We’ve all heard how good exercise can be for our general health –it seems to have a good effect on mood, on memory, and certainly on muscle tone and bone metabolism. So how about the prostate? I have to say I would never have thought of the lonely little prostate as one of the beneficiaries of exercise –I mean, given that its stuck way down in the nethers, and everything. But scientists will study anything, anywhere. And the BBC will duly report it: http://www.bbc.com/news/health-35235884
At the current stage, of course, this particular study is just a proof of concept -the trial is only for a year, and only on 50 men who already have prostate cancer. ‘Half of the men will have weekly supervised exercise sessions, while the other 25 will only be given information about the benefits of exercise for cancer patients.’
‘Study leader Dr Liam Bourke said: “It’s early days yet, but the data that we do have suggests that exercise may actually be beneficial in terms of helping regulate the way that cancer cells grow and repair DNA.’
But it’s not the only study to look at the effects of exercise on the prostate; there was an even more fascinating one reported in January 2014 in San Diego at the American Association for Cancer Research – Prostate Cancer Foundation Conference on Advances in Prostate Cancer Research (they probably had to have two signs to advertise the conference -or at least use very small letters): http://www.pcf.org/site/c.leJRIROrEpH/b.8968717/k.695D/Exercise_and_Prostate_Cancer8212the_evidence_stacks_up_for_benefits.htm A team funded by this foundation discovered that, ‘Men who regularly walked at a brisk pace of 3.5 mph or greater before any prostate cancer diagnosis, had more normally shaped blood vessels in their tumors once a cancer did develop. Malformed blood vessels in a prostate tumor have been associated with an increased risk of developing lethal cancers.’ This was no doubt building on a previous study published in the Journal of Clinical Oncology in 2011 also looking at physical activity and its effects on men with prostate cancer which found that: ‘Men who walked briskly for 90 minutes or more per week lower their risk of death from any cause by 46% compared to men who men who walked less quickly and less often. Men who exercised vigorously (e.g., biking, tennis, jogging, swimming) three or more hours per week had a 61% lower risk of death from prostate cancer compared to men who exercised vigorously less than one hour per week. Both non-vigorous and vigorous activity lowered men’s risk of death from any cause.’

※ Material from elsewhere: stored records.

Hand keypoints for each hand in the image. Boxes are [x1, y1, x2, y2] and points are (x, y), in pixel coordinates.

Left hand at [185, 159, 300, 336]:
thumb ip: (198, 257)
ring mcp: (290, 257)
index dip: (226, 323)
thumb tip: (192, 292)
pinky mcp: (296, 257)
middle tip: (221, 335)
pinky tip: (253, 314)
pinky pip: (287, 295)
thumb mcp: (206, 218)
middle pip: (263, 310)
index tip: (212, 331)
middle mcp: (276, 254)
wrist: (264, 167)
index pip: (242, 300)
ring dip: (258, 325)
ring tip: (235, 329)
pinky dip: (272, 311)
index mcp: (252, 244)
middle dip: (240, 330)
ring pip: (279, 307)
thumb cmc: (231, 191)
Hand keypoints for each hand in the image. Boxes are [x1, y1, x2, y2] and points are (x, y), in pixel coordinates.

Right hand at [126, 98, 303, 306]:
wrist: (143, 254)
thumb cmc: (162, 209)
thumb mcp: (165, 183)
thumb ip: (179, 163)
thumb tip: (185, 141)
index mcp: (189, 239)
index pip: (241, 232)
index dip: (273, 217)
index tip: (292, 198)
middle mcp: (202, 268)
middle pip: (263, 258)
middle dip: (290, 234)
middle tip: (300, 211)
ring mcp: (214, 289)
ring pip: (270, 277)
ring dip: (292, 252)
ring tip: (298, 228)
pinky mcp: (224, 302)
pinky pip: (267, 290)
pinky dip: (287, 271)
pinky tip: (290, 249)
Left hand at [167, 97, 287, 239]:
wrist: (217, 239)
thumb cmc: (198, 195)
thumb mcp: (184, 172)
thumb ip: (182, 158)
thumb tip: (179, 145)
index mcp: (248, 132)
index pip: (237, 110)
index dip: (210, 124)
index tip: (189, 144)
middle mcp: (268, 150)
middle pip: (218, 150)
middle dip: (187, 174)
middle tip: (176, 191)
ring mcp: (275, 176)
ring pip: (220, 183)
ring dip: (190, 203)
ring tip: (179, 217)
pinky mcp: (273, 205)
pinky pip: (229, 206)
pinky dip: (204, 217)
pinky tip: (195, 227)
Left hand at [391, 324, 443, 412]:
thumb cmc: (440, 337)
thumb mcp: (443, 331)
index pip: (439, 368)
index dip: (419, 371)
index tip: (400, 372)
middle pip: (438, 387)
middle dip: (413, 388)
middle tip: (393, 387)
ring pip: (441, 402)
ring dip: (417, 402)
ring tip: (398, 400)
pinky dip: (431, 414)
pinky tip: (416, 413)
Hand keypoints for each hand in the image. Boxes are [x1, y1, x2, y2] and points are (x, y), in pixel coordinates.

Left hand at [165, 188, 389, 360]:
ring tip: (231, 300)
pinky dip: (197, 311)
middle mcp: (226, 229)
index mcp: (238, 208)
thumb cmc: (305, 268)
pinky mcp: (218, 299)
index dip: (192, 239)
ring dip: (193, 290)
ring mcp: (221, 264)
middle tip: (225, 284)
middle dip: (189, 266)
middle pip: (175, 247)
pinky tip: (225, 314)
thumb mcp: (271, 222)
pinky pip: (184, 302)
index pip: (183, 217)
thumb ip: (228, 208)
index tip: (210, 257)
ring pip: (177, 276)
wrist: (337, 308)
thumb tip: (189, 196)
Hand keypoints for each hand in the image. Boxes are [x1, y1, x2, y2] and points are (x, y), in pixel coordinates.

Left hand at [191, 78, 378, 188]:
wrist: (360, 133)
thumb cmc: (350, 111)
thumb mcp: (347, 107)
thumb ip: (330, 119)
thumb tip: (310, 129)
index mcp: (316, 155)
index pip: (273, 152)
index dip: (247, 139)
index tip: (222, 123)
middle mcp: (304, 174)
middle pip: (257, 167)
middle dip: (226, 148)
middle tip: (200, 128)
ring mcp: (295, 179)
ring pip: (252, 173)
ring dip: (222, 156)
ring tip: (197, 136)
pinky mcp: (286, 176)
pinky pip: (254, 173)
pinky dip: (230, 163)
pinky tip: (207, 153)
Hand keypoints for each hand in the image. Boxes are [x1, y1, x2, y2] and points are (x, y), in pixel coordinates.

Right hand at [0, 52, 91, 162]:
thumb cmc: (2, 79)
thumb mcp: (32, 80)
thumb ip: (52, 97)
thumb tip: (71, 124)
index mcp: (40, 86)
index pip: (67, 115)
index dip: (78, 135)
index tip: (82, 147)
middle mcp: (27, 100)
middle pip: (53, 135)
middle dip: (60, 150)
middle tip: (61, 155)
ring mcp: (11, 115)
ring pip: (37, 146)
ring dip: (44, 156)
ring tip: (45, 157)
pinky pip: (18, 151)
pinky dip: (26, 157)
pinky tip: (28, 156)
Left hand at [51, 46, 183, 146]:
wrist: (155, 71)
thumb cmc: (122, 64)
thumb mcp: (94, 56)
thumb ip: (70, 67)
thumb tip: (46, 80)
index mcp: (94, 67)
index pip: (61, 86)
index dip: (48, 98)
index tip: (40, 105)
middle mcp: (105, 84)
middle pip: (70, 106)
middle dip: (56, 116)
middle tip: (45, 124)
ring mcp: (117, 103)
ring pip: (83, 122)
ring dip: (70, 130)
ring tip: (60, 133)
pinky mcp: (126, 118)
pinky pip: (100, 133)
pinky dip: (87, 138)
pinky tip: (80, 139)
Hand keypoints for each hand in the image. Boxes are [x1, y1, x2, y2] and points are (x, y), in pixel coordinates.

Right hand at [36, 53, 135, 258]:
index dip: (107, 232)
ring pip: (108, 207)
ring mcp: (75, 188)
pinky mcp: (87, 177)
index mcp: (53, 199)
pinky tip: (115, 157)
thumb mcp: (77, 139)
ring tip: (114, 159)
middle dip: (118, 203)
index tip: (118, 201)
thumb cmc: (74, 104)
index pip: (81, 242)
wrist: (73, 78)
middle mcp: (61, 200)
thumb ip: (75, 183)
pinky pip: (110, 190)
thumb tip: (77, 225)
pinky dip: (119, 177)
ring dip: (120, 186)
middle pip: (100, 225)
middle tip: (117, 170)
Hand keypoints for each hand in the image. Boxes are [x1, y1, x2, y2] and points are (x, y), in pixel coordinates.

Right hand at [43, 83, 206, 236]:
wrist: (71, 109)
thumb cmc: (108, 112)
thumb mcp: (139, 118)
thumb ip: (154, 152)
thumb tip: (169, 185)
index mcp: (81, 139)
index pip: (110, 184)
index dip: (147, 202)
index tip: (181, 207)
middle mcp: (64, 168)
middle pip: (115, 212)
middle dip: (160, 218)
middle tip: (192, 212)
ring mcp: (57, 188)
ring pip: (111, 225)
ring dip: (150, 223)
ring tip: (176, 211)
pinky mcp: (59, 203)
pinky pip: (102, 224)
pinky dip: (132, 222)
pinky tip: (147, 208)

And guess what exercise also does? It helps to combat obesity! And guess what effect that obesity can have on the prostate? In another study funded by the Prostate Cancer Foundation, Dr. Adam Dicker in Philadelphia found that ‘men who were either obese or overweight had a higher risk of local tumor invasiveness at the time of their surgery to remove a cancerous prostate.’

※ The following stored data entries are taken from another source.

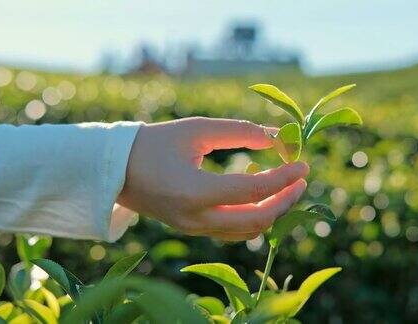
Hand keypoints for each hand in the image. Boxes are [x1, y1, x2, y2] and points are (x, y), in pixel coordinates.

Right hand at [117, 117, 308, 240]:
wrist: (115, 169)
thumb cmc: (153, 143)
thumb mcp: (196, 130)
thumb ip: (238, 132)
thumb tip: (276, 136)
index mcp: (194, 192)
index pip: (253, 190)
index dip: (284, 177)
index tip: (303, 163)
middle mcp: (196, 218)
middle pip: (257, 220)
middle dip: (286, 200)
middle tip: (301, 178)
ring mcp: (194, 229)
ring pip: (247, 231)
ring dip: (272, 210)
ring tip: (285, 185)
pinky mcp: (193, 230)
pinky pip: (233, 231)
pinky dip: (253, 216)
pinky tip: (259, 195)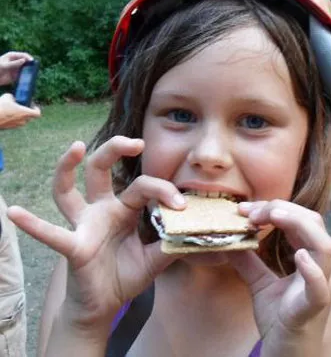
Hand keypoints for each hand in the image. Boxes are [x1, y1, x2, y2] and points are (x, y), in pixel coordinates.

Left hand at [0, 51, 32, 85]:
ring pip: (27, 69)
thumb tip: (24, 60)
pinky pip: (24, 76)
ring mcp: (17, 69)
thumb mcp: (5, 65)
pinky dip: (27, 78)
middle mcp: (16, 62)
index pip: (23, 55)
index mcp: (13, 56)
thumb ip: (14, 63)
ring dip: (30, 72)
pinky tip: (29, 80)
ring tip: (33, 75)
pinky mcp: (17, 76)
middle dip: (31, 65)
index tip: (32, 61)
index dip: (29, 58)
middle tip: (35, 69)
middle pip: (27, 62)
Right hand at [0, 93, 40, 128]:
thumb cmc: (1, 107)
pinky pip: (15, 123)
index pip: (37, 113)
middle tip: (21, 105)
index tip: (30, 104)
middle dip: (27, 110)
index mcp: (26, 113)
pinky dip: (13, 118)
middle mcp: (23, 121)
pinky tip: (6, 113)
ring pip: (22, 120)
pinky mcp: (10, 128)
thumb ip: (13, 97)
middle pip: (30, 117)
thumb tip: (13, 99)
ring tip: (12, 109)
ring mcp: (16, 125)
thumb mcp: (7, 96)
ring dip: (19, 115)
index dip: (36, 108)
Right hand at [7, 136, 185, 327]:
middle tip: (136, 142)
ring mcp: (84, 225)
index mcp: (125, 209)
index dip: (164, 191)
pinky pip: (50, 233)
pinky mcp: (73, 246)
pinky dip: (32, 224)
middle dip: (115, 151)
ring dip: (68, 168)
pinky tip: (13, 212)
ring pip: (69, 191)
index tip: (182, 206)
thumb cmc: (127, 274)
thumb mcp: (156, 258)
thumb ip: (172, 242)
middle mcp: (102, 210)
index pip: (143, 187)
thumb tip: (196, 229)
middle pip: (102, 171)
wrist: (105, 304)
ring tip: (76, 147)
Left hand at [228, 200, 330, 356]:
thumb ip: (247, 260)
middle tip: (252, 211)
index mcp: (308, 257)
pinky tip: (298, 255)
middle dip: (283, 209)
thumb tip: (228, 238)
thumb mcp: (259, 283)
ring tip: (273, 217)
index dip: (275, 208)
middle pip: (313, 224)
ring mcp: (320, 286)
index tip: (245, 209)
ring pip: (324, 247)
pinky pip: (319, 288)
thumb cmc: (279, 318)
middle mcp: (319, 267)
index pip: (299, 220)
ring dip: (299, 225)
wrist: (285, 354)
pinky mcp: (313, 308)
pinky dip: (312, 270)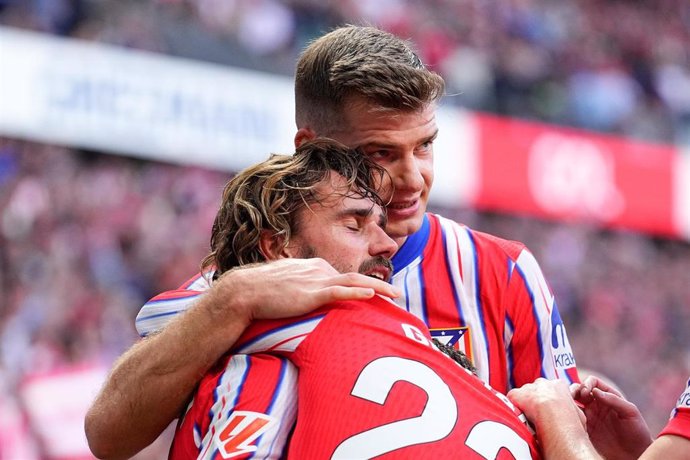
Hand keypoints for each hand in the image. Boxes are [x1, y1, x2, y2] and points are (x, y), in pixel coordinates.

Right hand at [215, 258, 400, 321]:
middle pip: (355, 278)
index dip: (363, 286)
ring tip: (395, 296)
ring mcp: (315, 280)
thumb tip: (305, 302)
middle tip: (396, 295)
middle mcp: (318, 270)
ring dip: (378, 289)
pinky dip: (358, 294)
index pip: (344, 277)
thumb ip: (300, 292)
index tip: (379, 295)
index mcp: (314, 268)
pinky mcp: (311, 294)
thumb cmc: (261, 293)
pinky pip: (340, 292)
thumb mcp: (286, 288)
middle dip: (379, 286)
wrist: (244, 291)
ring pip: (354, 283)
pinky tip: (373, 296)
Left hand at [508, 378, 585, 429]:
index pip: (552, 389)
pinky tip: (518, 417)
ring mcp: (528, 387)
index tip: (549, 410)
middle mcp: (542, 383)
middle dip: (536, 400)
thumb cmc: (570, 421)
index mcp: (559, 385)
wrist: (555, 419)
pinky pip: (512, 399)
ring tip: (528, 419)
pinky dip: (513, 407)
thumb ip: (572, 410)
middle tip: (538, 415)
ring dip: (524, 404)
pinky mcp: (515, 394)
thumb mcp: (578, 415)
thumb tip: (573, 417)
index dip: (550, 400)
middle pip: (536, 390)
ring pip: (523, 394)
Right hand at [571, 375, 652, 459]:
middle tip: (574, 396)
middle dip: (573, 390)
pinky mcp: (583, 429)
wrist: (634, 455)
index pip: (593, 382)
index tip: (587, 392)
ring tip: (567, 405)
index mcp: (608, 397)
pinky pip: (571, 419)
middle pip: (579, 390)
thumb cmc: (637, 432)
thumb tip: (595, 391)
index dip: (588, 383)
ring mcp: (588, 417)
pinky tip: (570, 418)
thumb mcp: (630, 412)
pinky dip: (567, 415)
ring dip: (567, 401)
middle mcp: (596, 405)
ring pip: (572, 403)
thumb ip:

So there does seem to be accumulating evidence that exercise may well be able to breathe life into a stone. ‘Our remedies oft in ourselves do lie, which we ascribe to Heaven’ as Shakespeare observed.
All I’m saying is that retirement lends itself as much to exercise as it does to reading. In fact, as Mark Twain once cautioned, ‘Be careful about reading health books. You may die of a misprint’.
Okay… I suppose this means my retirement should include more than naps and lentils. Good -I don’t much like lentils.